## BEGIN PASSAGE TO READ
Blue Whale update

From: Dagmar Fertl (dagmar_fertl@hotmail.com)
Date: Tue Mar 28 2000 - 14:53:07 EST


Hello
I'm Paul Lietz. I'm a fifth grade student at Hartley Elementary school. I'm
writing a report about Blue Whales. I have general information for the body
of my report. I was interested in more updated type information. Like how
many Blue Whales are currently alive? What did hunters do with the Blue
Whales? What specific products were uniquely made from the Blue Whale? Where
can I find a picture of a just born Blue Whale calf? Any other ideas?
Thank you for any cool facts or stories.

P.S. A joke.
What do you do with a Blue Whale?
Cheer it up!
***************************************************
Dear Paul,
Great joke! Here are two for you...hopefully not too cheesy for you.
Q: What is a dolphin's favorite TV show ?
A: Whale of fortune !
Q: What's the coldest fish in the sea ?
A: A blue whale !

But, on to more serious business. It's very difficult to say how many blue
whales are living in the world's oceans. As you know, blue whales are
considered an endangered species, but they certainly are no longer as
threatened as in the past. The northern right whale is actually the world's
most endangered baleen whale.
## END PASSAGE TO READ
> [TASK] According to the blue whale update, which whale is the world's most endangered baleen whale?
## BEGIN STORED ROWS
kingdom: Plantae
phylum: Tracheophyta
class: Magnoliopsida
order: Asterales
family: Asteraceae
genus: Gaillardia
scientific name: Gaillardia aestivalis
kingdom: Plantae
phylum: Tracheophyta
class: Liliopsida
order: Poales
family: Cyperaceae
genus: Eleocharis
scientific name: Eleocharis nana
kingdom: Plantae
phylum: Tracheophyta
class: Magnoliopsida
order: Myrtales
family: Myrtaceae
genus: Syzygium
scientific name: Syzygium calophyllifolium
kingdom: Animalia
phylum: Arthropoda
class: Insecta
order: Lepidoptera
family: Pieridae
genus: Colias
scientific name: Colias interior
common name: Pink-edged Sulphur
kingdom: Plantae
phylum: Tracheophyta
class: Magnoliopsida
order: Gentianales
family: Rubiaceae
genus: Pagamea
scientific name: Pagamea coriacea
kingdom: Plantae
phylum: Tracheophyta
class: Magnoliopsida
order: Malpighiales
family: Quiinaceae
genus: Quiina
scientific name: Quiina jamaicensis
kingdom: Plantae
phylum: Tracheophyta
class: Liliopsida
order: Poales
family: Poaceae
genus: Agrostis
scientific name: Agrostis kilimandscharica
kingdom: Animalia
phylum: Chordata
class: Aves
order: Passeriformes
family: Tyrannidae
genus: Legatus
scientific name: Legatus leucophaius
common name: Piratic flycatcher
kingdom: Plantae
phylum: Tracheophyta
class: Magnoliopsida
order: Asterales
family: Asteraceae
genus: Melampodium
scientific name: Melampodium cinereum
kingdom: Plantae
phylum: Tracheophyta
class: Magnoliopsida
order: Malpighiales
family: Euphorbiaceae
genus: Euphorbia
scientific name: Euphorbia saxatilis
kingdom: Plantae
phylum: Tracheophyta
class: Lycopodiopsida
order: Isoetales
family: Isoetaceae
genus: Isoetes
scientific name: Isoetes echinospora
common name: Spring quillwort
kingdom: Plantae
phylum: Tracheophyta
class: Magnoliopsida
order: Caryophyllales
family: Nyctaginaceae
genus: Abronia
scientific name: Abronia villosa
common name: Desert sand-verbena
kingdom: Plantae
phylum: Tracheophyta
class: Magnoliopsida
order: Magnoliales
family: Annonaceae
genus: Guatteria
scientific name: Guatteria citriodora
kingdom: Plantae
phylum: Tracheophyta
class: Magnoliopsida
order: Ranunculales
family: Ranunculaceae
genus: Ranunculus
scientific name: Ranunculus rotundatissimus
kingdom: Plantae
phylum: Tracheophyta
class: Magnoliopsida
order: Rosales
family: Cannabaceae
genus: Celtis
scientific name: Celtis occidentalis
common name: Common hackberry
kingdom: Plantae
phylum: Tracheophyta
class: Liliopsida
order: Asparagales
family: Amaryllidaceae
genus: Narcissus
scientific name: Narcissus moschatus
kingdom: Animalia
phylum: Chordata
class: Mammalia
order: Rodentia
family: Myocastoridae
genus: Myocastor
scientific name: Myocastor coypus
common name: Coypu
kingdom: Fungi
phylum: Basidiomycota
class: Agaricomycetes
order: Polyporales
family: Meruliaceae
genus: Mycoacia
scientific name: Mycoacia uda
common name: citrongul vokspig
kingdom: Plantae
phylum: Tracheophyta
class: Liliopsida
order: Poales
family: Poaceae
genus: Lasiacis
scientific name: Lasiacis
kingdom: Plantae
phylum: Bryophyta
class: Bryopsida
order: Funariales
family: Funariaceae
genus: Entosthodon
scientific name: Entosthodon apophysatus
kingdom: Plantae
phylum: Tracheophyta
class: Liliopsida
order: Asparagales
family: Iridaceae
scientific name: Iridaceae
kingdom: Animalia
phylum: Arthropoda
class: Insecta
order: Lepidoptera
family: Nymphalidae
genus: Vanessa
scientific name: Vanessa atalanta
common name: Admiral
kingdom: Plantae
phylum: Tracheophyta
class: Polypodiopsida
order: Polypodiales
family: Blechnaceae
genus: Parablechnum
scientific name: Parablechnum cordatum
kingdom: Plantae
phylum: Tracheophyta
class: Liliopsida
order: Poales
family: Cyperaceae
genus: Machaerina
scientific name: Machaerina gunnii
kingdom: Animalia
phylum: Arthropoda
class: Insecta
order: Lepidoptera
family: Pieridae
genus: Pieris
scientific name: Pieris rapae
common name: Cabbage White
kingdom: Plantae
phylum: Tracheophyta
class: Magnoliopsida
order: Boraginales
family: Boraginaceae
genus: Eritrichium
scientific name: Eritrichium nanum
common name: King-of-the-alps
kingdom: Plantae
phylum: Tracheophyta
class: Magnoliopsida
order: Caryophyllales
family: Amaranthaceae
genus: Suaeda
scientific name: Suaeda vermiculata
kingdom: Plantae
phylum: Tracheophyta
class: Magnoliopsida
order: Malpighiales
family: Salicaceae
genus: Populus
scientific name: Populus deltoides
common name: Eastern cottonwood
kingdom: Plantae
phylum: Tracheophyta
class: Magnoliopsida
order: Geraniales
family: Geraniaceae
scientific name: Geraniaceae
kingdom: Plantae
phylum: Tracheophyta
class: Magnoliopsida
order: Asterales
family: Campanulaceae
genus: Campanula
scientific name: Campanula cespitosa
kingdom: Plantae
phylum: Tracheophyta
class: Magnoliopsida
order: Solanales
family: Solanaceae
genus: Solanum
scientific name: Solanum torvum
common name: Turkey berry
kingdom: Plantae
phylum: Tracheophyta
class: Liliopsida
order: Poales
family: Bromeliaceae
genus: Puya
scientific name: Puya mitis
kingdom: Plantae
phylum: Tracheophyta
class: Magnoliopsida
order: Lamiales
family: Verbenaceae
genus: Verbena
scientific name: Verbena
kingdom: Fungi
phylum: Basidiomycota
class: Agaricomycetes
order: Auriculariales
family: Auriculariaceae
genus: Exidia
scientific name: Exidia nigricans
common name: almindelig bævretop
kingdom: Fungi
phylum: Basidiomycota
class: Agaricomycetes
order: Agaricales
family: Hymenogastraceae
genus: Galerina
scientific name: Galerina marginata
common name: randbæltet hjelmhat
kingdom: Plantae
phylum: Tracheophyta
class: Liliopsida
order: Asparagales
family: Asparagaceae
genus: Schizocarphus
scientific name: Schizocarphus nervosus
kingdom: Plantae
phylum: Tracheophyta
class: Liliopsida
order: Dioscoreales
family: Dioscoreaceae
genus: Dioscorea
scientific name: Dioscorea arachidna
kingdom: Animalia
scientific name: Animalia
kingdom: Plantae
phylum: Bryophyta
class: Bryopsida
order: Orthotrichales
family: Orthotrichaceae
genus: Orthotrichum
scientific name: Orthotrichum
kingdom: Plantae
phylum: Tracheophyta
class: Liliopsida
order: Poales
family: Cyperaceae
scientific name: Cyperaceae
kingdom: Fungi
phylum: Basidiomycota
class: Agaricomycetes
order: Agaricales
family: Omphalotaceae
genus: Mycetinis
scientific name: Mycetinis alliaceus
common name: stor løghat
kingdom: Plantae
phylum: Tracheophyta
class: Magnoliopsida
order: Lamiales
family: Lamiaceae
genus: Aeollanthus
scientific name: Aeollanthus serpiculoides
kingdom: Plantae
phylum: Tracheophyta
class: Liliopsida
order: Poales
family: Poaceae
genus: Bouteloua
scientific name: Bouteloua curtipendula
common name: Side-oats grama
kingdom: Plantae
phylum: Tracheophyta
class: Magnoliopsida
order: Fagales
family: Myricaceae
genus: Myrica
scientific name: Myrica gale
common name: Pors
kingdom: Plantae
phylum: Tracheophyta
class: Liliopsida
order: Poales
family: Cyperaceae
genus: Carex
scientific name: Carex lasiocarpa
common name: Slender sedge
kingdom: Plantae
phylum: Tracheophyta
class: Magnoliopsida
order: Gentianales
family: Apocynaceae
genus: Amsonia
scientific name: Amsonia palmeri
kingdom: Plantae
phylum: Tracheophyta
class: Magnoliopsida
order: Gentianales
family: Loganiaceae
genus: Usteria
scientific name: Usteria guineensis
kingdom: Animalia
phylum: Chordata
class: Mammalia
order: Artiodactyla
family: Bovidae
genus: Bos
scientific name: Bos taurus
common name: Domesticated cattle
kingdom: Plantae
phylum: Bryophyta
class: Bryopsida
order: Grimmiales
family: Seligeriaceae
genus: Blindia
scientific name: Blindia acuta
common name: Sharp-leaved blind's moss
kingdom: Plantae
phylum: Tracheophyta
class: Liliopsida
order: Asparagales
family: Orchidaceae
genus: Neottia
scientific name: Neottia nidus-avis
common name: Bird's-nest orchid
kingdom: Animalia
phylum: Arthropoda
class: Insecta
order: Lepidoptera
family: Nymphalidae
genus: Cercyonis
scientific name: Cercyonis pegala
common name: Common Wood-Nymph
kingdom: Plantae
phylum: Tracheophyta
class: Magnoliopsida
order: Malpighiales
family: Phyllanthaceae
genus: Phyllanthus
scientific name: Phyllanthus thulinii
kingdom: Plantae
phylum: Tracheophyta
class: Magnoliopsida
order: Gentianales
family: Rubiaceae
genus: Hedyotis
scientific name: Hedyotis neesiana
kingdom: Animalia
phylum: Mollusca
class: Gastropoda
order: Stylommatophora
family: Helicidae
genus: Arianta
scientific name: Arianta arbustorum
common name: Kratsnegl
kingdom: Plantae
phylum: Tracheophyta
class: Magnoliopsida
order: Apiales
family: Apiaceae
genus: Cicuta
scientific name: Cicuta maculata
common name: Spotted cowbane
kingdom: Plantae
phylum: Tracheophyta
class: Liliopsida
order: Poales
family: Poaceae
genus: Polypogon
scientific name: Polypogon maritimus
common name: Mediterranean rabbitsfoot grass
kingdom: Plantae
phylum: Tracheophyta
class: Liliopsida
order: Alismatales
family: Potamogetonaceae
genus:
## END STORED ROWS
> [EXPECTED OUTPUT] The northern right whale.